▸ **EXERCISE DIRECTIONS**
Set the records down again. Match every line exactly.

----- DATA RECORDS

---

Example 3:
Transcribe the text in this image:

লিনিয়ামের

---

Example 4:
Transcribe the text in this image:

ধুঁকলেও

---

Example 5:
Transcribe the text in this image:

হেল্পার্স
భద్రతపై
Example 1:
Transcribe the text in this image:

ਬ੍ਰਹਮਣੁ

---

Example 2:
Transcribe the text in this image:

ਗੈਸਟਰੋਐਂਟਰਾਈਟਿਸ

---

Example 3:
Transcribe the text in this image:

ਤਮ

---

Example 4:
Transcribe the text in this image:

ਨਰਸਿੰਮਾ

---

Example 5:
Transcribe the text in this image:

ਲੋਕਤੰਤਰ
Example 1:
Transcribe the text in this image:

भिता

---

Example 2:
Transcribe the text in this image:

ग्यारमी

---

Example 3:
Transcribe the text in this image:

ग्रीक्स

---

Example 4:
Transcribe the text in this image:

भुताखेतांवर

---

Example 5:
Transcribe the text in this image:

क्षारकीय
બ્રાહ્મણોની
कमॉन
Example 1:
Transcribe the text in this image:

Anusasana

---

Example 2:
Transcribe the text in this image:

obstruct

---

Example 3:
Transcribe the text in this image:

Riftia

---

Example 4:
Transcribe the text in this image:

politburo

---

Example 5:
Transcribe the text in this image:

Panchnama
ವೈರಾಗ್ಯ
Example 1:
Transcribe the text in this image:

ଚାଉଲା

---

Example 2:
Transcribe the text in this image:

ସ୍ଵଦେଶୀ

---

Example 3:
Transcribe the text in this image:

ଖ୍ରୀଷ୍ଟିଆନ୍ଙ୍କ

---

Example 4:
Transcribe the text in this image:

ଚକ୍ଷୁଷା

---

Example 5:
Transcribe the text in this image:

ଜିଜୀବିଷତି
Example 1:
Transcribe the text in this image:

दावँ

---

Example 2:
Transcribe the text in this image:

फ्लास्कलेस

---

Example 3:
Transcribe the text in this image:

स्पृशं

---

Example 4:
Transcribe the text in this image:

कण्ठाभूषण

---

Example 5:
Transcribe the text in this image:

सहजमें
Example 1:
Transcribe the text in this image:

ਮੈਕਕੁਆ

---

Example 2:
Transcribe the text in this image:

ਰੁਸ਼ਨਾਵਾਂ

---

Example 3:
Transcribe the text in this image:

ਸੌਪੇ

----------

▸ **ANSWER TO THIS TASK**
---

Example 3:
Transcribe the text in this image:

লিনিয়ামের

---

Example 4:
Transcribe the text in this image:

ধুঁকলেও

---

Example 5:
Transcribe the text in this image:

হেল্পার্স
భద్రతపై
Example 1:
Transcribe the text in this image:

ਬ੍ਰਹਮਣੁ

---

Example 2:
Transcribe the text in this image:

ਗੈਸਟਰੋਐਂਟਰਾਈਟਿਸ

---

Example 3:
Transcribe the text in this image:

ਤਮ

---

Example 4:
Transcribe the text in this image:

ਨਰਸਿੰਮਾ

---

Example 5:
Transcribe the text in this image:

ਲੋਕਤੰਤਰ
Example 1:
Transcribe the text in this image:

भिता

---

Example 2:
Transcribe the text in this image:

ग्यारमी

---

Example 3:
Transcribe the text in this image:

ग्रीक्स

---

Example 4:
Transcribe the text in this image:

भुताखेतांवर

---

Example 5:
Transcribe the text in this image:

क्षारकीय
બ્રાહ્મણોની
कमॉन
Example 1:
Transcribe the text in this image:

Anusasana

---

Example 2:
Transcribe the text in this image:

obstruct

---

Example 3:
Transcribe the text in this image:

Riftia

---

Example 4:
Transcribe the text in this image:

politburo

---

Example 5:
Transcribe the text in this image:

Panchnama
ವೈರಾಗ್ಯ
Example 1:
Transcribe the text in this image:

ଚାଉଲା

---

Example 2:
Transcribe the text in this image:

ସ୍ଵଦେଶୀ

---

Example 3:
Transcribe the text in this image:

ଖ୍ରୀଷ୍ଟିଆନ୍ଙ୍କ

---

Example 4:
Transcribe the text in this image:

ଚକ୍ଷୁଷା

---

Example 5:
Transcribe the text in this image:

ଜିଜୀବିଷତି
Example 1:
Transcribe the text in this image:

दावँ

---

Example 2:
Transcribe the text in this image:

फ्लास्कलेस

---

Example 3:
Transcribe the text in this image:

स्पृशं

---

Example 4:
Transcribe the text in this image:

कण्ठाभूषण

---

Example 5:
Transcribe the text in this image:

सहजमें
Example 1:
Transcribe the text in this image:

ਮੈਕਕੁਆ

---

Example 2:
Transcribe the text in this image:

ਰੁਸ਼ਨਾਵਾਂ

---

Example 3:
Transcribe the text in this image:

ਸੌਪੇ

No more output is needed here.